Knowledge Translation and Evidence Adoption
Knowledge translation is the process of moving research findings and synthesized evidence into routine decisions and care, closing the gap between what is known and what is done. It encompasses how knowledge is created and synthesized and how it is then adapted, communicated, and put to use by clinicians, managers, and policymakers.
Definition
Knowledge translation is the dynamic and iterative process that includes the synthesis, dissemination, exchange, and ethically sound application of knowledge to improve health, deliver more effective services, and strengthen the health-care system; evidence adoption refers to the uptake of that knowledge into routine practice.
Scope
This topic covers the concept of knowledge translation and evidence adoption: the know-do gap it addresses, the knowledge-to-action framework that structures it, the distinction between knowledge creation and the action cycle, and the determinants of whether evidence is taken up. It is presented as a methodological and conceptual reference, not as guidance for treating individual patients.
Core questions
- What is the know-do gap and why does it persist?
- How does knowledge move from creation to action in practice?
- What determines whether clinicians and organizations adopt evidence?

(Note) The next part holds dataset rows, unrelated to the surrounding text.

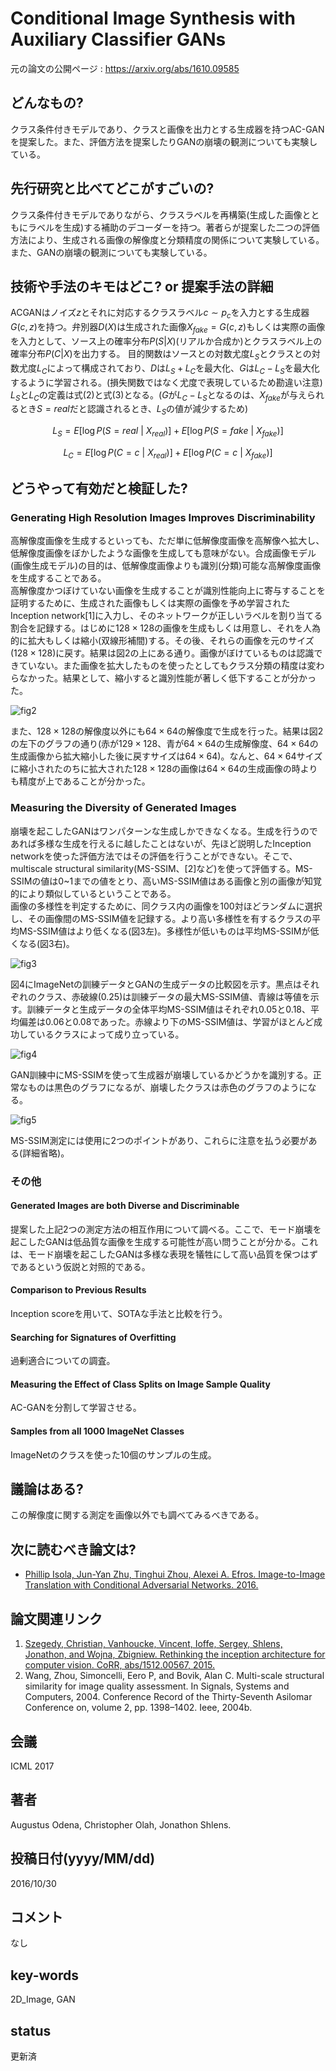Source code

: # Conditional Image Synthesis with Auxiliary Classifier GANs

元の論文の公開ページ : https://arxiv.org/abs/1610.09585

## どんなもの?
クラス条件付きモデルであり、クラスと画像を出力とする生成器を持つAC-GANを提案した。また、評価方法を提案したりGANの崩壊の観測についても実験している。

## 先行研究と比べてどこがすごいの?
クラス条件付きモデルでありながら、クラスラベルを再構築(生成した画像とともにラベルを生成)する補助のデコーダーを持つ。著者らが提案した二つの評価方法により、生成される画像の解像度と分類精度の関係について実験している。また、GANの崩壊の観測についても実験している。

## 技術や手法のキモはどこ? or 提案手法の詳細
ACGANはノイズ$z$とそれに対応するクラスラベル$c\sim p_ c$を入力とする生成器$G(c,z)$を持つ。弁別器$D(X)$は生成された画像$X_ {fake}=G(c,z)$もしくは実際の画像を入力として、ソース上の確率分布$P(S|X)$(リアルか合成か)とクラスラベル上の確率分布$P(C|X)$を出力する。
目的関数はソースとの対数尤度$L_ S$とクラスとの対数尤度$L_ C$によって構成されており、$D$は$L_ S+L_ C$を最大化、$G$は$L_ C-L_ S$を最大化するように学習される。(損失関数ではなく尤度で表現しているため勘違い注意) $L_ S$と$L_ C$の定義は式(2)と式(3)となる。($G$が$L_ C-L_ S$となるのは、$X_ {fake}$が与えられるとき$S=real$だと認識されるとき、$L_ S$の値が減少するため)

$$
L_ S=E[\log P(S=real \ | \ X_ {real})]+E[\log P(S=fake \ | \ X_ {fake})] \tag{2}
$$

$$
L_ C=E[\log P(C=c \ | \ X_ {real})]+E[\log P(C=c \ | \ X_ {fake})] \tag{3}
$$

## どうやって有効だと検証した?
### Generating High Resolution Images Improves Discriminability
高解像度画像を生成するといっても、ただ単に低解像度画像を高解像へ拡大し、低解像度画像をぼかしたような画像を生成しても意味がない。合成画像モデル(画像生成モデル)の目的は、低解像度画像よりも識別(分類)可能な高解像度画像を生成することである。  
高解像度かつぼけていない画像を生成することが識別性能向上に寄与することを証明するために、生成された画像もしくは実際の画像を予め学習されたInception network[1]に入力し、そのネットワークが正しいラベルを割り当てる割合を記録する。はじめに$128\times 128$の画像を生成もしくは用意し、それを人為的に拡大もしくは縮小(双線形補間)する。その後、それらの画像を元のサイズ($128 \times 128$)に戻す。結果は図2の上にある通り。画像がぼけているものは認識できていない。また画像を拡大したものを使ったとしてもクラス分類の精度は変わらなかった。結果として、縮小すると識別性能が著しく低下することが分かった。  

![fig2](img/CISWACG/fig2.png)

また、$128 \times 128$の解像度以外にも$64 \times 64$の解像度で生成を行った。結果は図2の左下のグラフの通り(赤が$129\times 128$、青が$64 \times 64$の生成解像度、$64\times 64$の生成画像から拡大縮小した後に戻すサイズは$64\times 64$)。なんと、$64 \times 64$サイズに縮小されたのちに拡大された$128 \times 128$の画像は$64 \times 64$の生成画像の時よりも精度が上であることが分かった。

### Measuring the Diversity of Generated Images
崩壊を起こしたGANはワンパターンな生成しかできなくなる。生成を行うのであれば多様な生成を行えるに越したことはないが、先ほど説明したInception networkを使った評価方法ではその評価を行うことができない。そこで、multiscale structural similarity(MS-SSIM、[2]など)を使って評価する。MS-SSIMの値は0~1までの値をとり、高いMS-SSIM値はある画像と別の画像が知覚的により類似しているということである。  
画像の多様性を判定するために、同クラス内の画像を100対ほどランダムに選択し、その画像間のMS-SSIM値を記録する。より高い多様性を有するクラスの平均MS-SSIM値はより低くなる(図3左)。多様性が低いものは平均MS-SSIMが低くなる(図3右)。

![fig3](img/CISWACG/fig3.png)

図4にImageNetの訓練データとGANの生成データの比較図を示す。黒点はそれぞれのクラス、赤破線(0.25)は訓練データの最大MS-SSIM値、青線は等値を示す。訓練データと生成データの全体平均MS-SSIM値はそれぞれ0.05と0.18、平均偏差は0.06と0.08であった。赤線より下のMS-SSIM値は、学習がほとんど成功しているクラスによって成り立っている。

![fig4](img/CISWACG/fig4.png)

GAN訓練中にMS-SSIMを使って生成器が崩壊しているかどうかを識別する。正常なものは黒色のグラフになるが、崩壊したクラスは赤色のグラフのようになる。

![fig5](img/CISWACG/fig5.png)

MS-SSIM測定には使用に2つのポイントがあり、これらに注意を払う必要がある(詳細省略)。

### その他
#### Generated Images are both Diverse and Discriminable
提案した上記2つの測定方法の相互作用について調べる。ここで、モード崩壊を起こしたGANは低品質な画像を生成する可能性が高い問うことが分かる。これは、モード崩壊を起こしたGANは多様な表現を犠牲にして高い品質を保つはずであるという仮説と対照的である。

#### Comparison to Previous Results
Inception scoreを用いて、SOTAな手法と比較を行う。

#### Searching for Signatures of Overfitting
過剰適合についての調査。

#### Measuring the Effect of Class Splits on Image Sample Quality
AC-GANを分割して学習させる。

#### Samples from all 1000 ImageNet Classes
ImageNetのクラスを使った10個のサンプルの生成。

## 議論はある?
この解像度に関する測定を画像以外でも調べてみるべきである。

## 次に読むべき論文は?
- [Phillip Isola, Jun-Yan Zhu, Tinghui Zhou, Alexei A. Efros. Image-to-Image Translation with Conditional Adversarial Networks. 2016.](https://arxiv.org/abs/1611.07004)

## 論文関連リンク
1. [Szegedy, Christian, Vanhoucke, Vincent, Ioffe, Sergey, Shlens, Jonathon, and Wojna, Zbigniew. Rethinking the inception architecture for computer vision. CoRR, abs/1512.00567, 2015.](http://arxiv.org/abs/1512.00567)
2. Wang, Zhou, Simoncelli, Eero P, and Bovik, Alan C. Multi-scale structural similarity for image quality assessment. In Signals, Systems and Computers, 2004. Conference Record of the Thirty-Seventh Asilomar Conference on, volume 2, pp. 1398–1402. Ieee, 2004b.

## 会議
ICML 2017

## 著者
Augustus Odena, Christopher Olah, Jonathon Shlens.

## 投稿日付(yyyy/MM/dd)
2016/10/30

## コメント
なし

## key-words
2D_Image, GAN

## status
更新済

- How does knowledge translation differ from simple dissemination of findings?
Key concepts
- Know-do gap
- Knowledge creation versus action cycle
- Dissemination and exchange
- Tailoring knowledge to context
- Barriers and facilitators to uptake
- Research utilization
- End-user and integrated knowledge translation
Key theories
- Knowledge-to-action framework
- Graham and colleagues mapped knowledge translation as a knowledge-creation funnel feeding an action cycle: identify a problem and relevant knowledge, adapt it to the local context, assess barriers, select and tailor interventions, monitor use, evaluate outcomes, and sustain use.
- Diffusion of innovations in service organizations
- Greenhalgh and colleagues' synthesis explains uptake as shaped by the innovation's attributes, the adopters, the communication and influence networks, and the organizational context, framing adoption as a social and organizational process rather than a purely individual choice.
Mechanisms
Knowledge translation treats evidence uptake as more than passive diffusion. In the knowledge-to-action model, synthesized knowledge is adapted to the local setting, barriers to use are assessed, and tailored interventions are selected before use is monitored, evaluated, and sustained. Whether adoption occurs depends on determinants spanning the evidence itself, the individuals, and the inner and outer organizational context, as catalogued in determinant frameworks; this is why the same evidence may be adopted readily in one setting and stall in another.
Clinical relevance
Knowledge translation describes how research evidence and guidelines reach the point of care, which is central to quality and safety; well-supported practices often fail to be adopted without deliberate translation. The topic explains how evidence uptake is conceptualized and studied and is not a source of individualized diagnostic or treatment advice.
Evidence & guidelines
The topic rests on integrative frameworks and a major systematic review of diffusion rather than on a clinical guideline. Reference texts on knowledge translation in health care consolidate the field's concepts and methods, while the empirical literature documents persistent gaps between evidence and practice.
History
The phrase knowledge translation was promoted in the early 2000s, notably by the Canadian Institutes of Health Research, to name the long-recognized problem of research failing to reach practice. The knowledge-to-action framework (2006) gave the concept an explicit structure, and subsequent determinant frameworks linked uptake to organizational context, situating knowledge translation within the broader emergence of implementation science.
Debates
- Dissemination versus active translation
- There is debate over how far simply making evidence available drives change versus requiring active, tailored, context-sensitive strategies; the knowledge-to-action literature argues that passive dissemination is usually insufficient.
Key figures
- Ian D. Graham
- Sharon Straus
- Jacqueline Tetroe
- Trisha Greenhalgh
- Laura Damschroder
Related topics
Seminal works
- graham-2006
- greenhalgh-2004
- damschroder-2009
Frequently asked questions
- Is knowledge translation the same as disseminating research results?
- Dissemination is one component, but knowledge translation also includes synthesizing knowledge, adapting it to local contexts, addressing barriers, and supporting and sustaining its application, because making evidence available alone rarely changes practice.
- What is the know-do gap?
- It is the gap between what research and guidelines show to be effective and what is actually done in routine care; closing this gap is the central purpose of knowledge translation.